**Consegna scritta**
Trascrivi fedelmente, dal brano su Goethe e la Deposizione scolpita, il tratto che va da "L’Archetipo Anno IV" fino a "dell’indagine artistica moderna.".

**Brano di testo**
L’Archetipo Anno IV n. 6, Aprile 1999

SCULTURA

UNA DEPOSIZIONE MANICHEA?

Goethe ha scritto un saggio sulle pietre antiche della foresta di Teutoburgo che da poco sono divenute oggetto di discussioni archeologiche. Le descrive come santuari naturali che sarebbero stati consacrati prima al culto pagano, più tardi al cristiano; e vi riannoda considerazioni nelle quali precorre le idee piú notevoli dell’indagine artistica moderna.
…Descrive un antico cimelio divenuto celebre in quel luogo: «una Deposizione di Cristo dalla Croce, in grandezza naturale, scolpita nella roccia in mezzo rilievo»; e fa notare la forma della croce che, egli dice, «s’avvicina all’equilateralità della croce greca»; e fa pure notare il sole e la luna, visibili da ambo i lati negli angoli superiori: «nei loro dischi, attirano particolarmente la nostra attenzione due bambini».

**Materiale fornito**
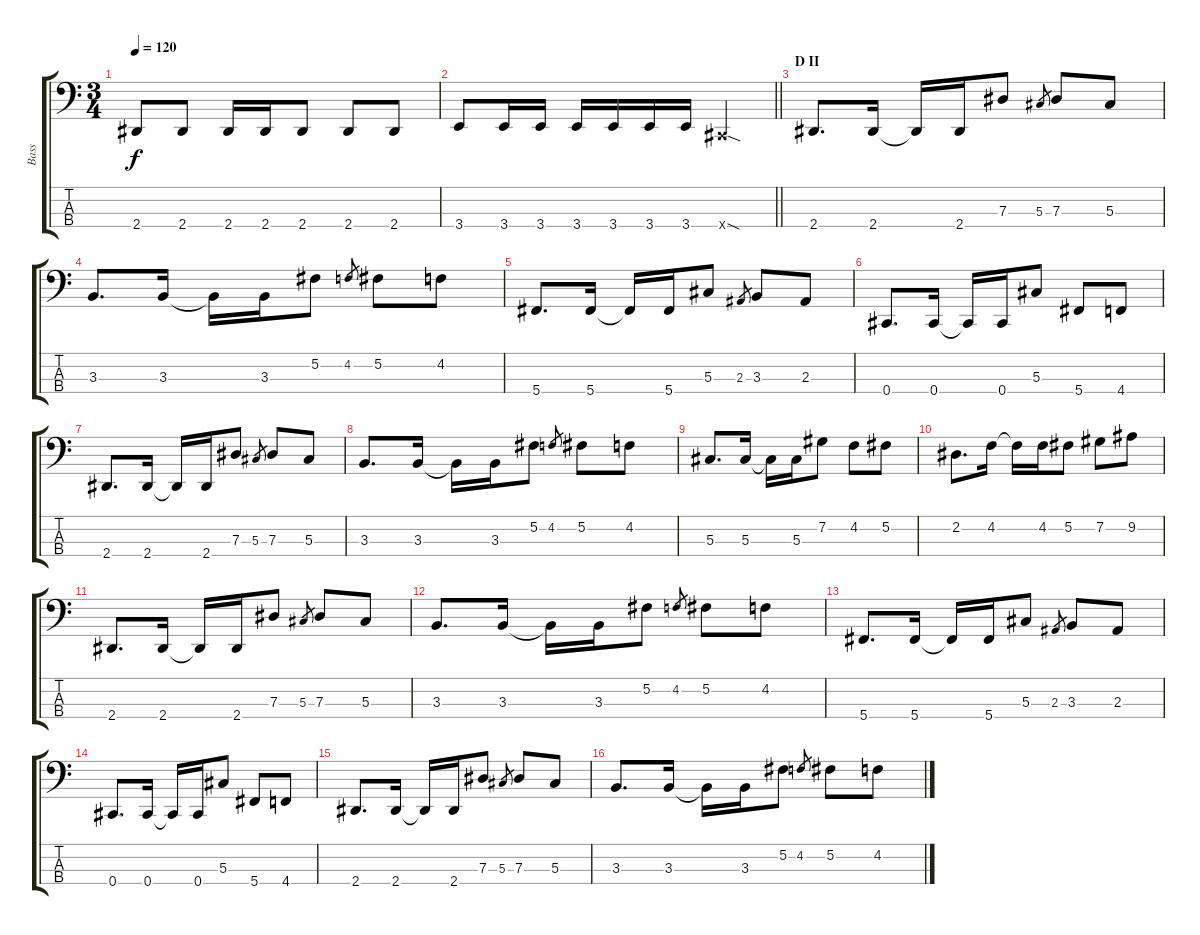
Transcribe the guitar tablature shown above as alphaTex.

--

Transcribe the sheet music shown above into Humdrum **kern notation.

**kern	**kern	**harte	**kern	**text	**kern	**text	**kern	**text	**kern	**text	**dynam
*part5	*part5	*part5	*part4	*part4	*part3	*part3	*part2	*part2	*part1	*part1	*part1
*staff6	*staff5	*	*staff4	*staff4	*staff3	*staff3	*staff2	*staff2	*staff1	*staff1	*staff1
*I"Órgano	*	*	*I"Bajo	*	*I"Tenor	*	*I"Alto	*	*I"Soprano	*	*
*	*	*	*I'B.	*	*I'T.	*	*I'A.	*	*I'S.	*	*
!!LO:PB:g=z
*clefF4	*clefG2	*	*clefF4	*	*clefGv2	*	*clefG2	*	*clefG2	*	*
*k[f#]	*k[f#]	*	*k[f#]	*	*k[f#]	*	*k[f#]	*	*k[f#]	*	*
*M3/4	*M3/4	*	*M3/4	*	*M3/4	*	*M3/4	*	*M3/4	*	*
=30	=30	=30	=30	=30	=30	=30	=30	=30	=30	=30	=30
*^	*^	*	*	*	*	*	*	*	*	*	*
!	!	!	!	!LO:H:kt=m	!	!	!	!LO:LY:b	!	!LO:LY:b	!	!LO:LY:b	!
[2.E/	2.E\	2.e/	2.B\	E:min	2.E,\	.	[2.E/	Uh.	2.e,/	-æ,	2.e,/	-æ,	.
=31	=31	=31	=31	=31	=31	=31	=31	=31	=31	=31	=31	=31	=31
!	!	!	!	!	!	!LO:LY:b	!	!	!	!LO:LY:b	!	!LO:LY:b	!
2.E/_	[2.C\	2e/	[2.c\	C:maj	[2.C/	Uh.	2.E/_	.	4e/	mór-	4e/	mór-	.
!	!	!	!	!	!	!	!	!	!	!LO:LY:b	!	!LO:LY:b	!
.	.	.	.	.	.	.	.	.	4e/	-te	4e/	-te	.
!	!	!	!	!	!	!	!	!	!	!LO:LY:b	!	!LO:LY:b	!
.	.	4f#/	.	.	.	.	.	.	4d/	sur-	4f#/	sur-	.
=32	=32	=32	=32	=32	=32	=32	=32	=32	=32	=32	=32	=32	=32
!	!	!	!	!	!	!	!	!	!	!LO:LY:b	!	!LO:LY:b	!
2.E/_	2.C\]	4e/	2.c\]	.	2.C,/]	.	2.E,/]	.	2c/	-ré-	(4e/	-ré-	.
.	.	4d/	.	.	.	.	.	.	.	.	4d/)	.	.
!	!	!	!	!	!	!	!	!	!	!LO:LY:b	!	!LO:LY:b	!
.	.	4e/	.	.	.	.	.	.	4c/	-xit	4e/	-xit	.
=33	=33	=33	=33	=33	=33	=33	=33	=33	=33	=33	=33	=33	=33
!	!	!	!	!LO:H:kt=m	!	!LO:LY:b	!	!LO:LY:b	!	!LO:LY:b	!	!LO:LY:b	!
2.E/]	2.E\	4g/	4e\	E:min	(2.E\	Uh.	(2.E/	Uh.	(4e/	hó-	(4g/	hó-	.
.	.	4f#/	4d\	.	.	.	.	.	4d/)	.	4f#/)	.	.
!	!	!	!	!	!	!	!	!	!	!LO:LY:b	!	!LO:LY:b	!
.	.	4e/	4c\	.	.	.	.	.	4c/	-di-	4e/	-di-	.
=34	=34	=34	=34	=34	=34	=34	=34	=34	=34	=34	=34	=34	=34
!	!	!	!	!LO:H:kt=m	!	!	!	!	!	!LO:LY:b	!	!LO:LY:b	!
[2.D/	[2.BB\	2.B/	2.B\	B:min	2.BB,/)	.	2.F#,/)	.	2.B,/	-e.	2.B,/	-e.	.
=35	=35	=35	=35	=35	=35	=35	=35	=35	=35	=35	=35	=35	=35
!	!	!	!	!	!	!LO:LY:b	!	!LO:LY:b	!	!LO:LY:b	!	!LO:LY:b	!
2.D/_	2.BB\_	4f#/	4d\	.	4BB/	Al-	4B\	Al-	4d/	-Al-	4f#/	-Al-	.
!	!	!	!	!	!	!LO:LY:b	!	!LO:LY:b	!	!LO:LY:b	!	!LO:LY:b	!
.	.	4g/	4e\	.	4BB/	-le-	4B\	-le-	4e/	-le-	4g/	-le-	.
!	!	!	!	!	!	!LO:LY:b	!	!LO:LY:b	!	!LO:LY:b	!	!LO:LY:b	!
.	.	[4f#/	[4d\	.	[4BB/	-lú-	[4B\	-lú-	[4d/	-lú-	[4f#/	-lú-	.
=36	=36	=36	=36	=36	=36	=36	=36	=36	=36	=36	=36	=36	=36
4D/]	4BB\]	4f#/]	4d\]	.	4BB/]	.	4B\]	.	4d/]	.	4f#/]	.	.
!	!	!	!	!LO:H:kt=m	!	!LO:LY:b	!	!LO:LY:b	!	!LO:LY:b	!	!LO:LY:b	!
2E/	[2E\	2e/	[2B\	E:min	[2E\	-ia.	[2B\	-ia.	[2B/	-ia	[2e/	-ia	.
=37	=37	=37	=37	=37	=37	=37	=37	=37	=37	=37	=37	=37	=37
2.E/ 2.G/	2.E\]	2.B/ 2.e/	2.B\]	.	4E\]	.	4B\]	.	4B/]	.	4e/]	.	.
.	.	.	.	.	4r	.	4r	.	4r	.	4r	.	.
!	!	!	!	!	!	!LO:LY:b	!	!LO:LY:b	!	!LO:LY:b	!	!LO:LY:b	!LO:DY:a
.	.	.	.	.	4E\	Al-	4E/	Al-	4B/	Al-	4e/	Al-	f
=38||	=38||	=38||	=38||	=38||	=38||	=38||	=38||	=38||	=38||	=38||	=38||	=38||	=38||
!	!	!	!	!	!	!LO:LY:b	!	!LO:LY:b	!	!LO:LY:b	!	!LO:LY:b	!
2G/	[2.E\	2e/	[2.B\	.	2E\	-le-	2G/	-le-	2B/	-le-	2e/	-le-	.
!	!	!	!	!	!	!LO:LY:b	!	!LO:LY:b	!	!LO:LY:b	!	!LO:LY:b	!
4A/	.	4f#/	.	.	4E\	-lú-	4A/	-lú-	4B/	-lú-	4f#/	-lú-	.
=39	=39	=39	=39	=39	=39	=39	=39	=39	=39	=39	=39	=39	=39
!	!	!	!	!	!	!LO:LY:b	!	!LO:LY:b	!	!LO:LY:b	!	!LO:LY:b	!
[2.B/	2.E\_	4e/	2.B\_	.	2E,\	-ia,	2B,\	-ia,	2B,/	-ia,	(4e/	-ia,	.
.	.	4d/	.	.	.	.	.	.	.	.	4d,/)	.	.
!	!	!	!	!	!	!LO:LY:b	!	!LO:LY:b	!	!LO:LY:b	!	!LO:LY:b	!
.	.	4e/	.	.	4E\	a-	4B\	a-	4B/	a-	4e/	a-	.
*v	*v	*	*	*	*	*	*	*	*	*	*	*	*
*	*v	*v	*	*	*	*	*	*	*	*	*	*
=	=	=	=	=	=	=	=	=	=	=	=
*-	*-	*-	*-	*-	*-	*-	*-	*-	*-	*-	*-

**La risposta**
L’Archetipo Anno IV n. 6, Aprile 1999

SCULTURA

UNA DEPOSIZIONE MANICHEA?

Goethe ha scritto un saggio sulle pietre antiche della foresta di Teutoburgo che da poco sono divenute oggetto di discussioni archeologiche. Le descrive come santuari naturali che sarebbero stati consacrati prima al culto pagano, più tardi al cristiano; e vi riannoda considerazioni nelle quali precorre le idee piú notevoli dell’indagine artistica moderna.